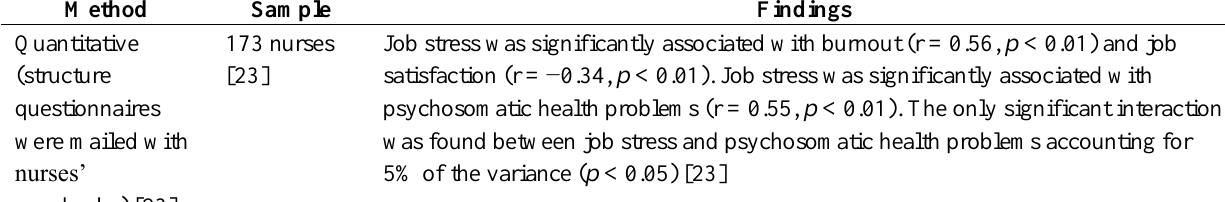
Table 11. Method, sample and findings of identified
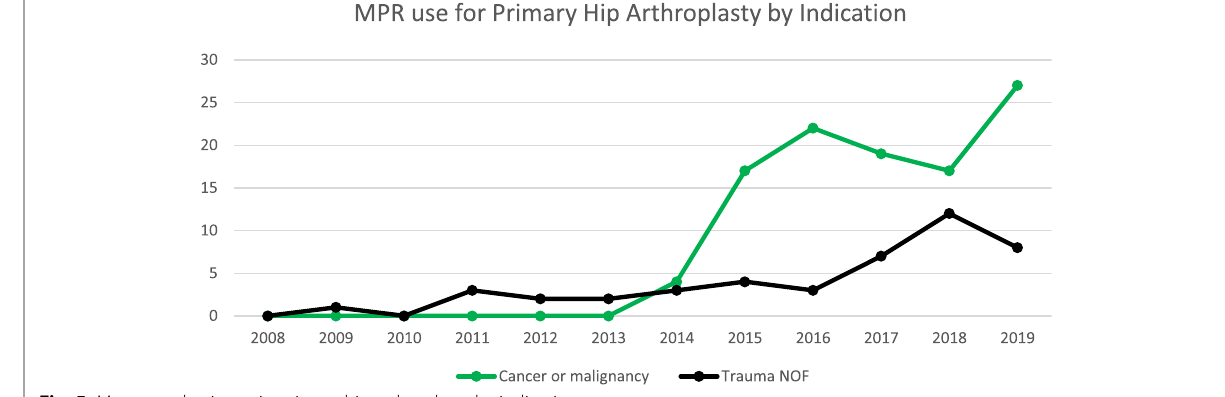
Fig. 5 Megaprosthesis use in primary hip arthroplasty by indication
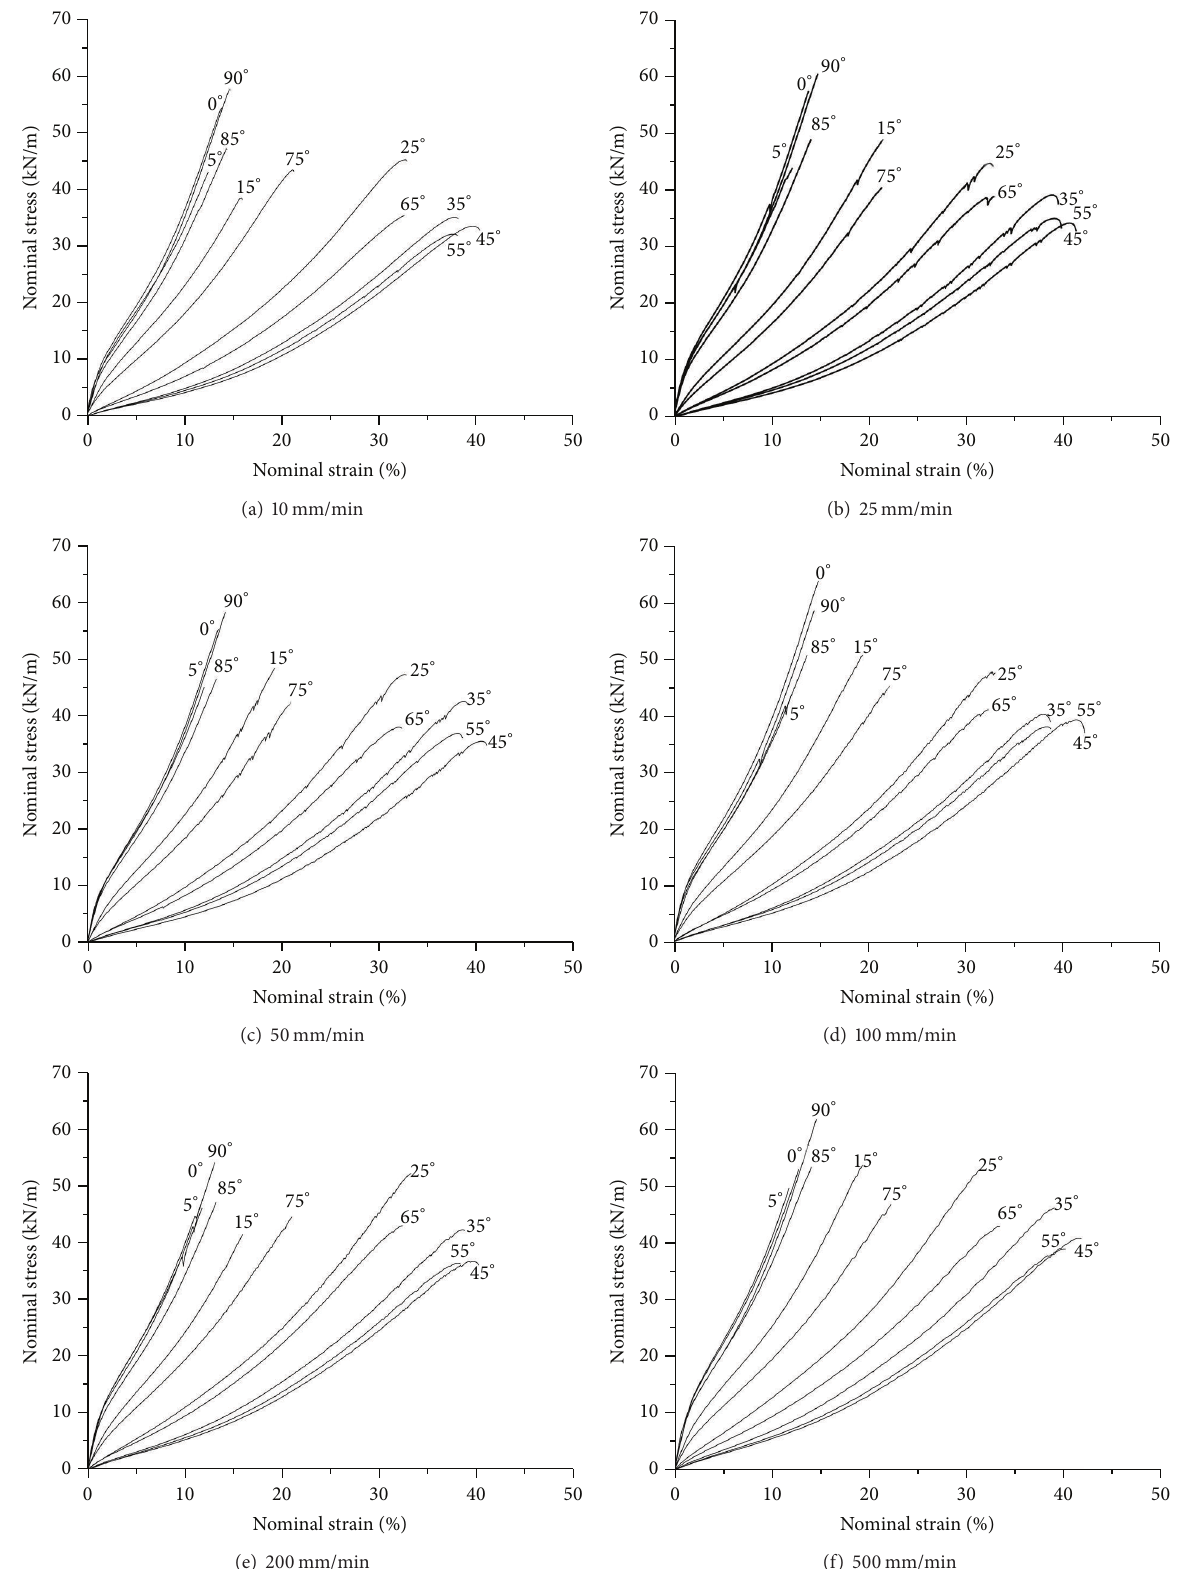
Figure 3: Off-axial tensile curves of Precontraint 702 T2 under different loading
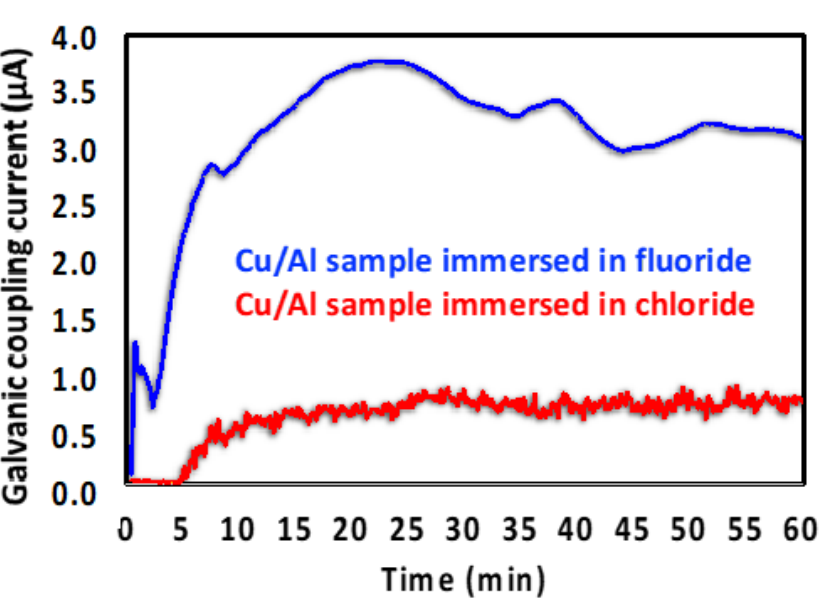
Figure 5. Galvanic coupling current for Cu-Al couple immersed in 5 ppm Cl − and 5 ppm F − solutions at pH 5.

+===+

■ YOUR GOAL: If pictures appear, drop them, and retype exactly the lines from the "Fig. 5 Megaprosthesis" line through the last line of the data above.

■ PROBLEM SOLUTION:
Fig. 5 Megaprosthesis use in primary hip arthroplasty by indication
Figure 3: Off-axial tensile curves of Precontraint 702 T2 under different loading
Figure 5. Galvanic coupling current for Cu-Al couple immersed in 5 ppm Cl − and 5 ppm F − solutions at pH 5.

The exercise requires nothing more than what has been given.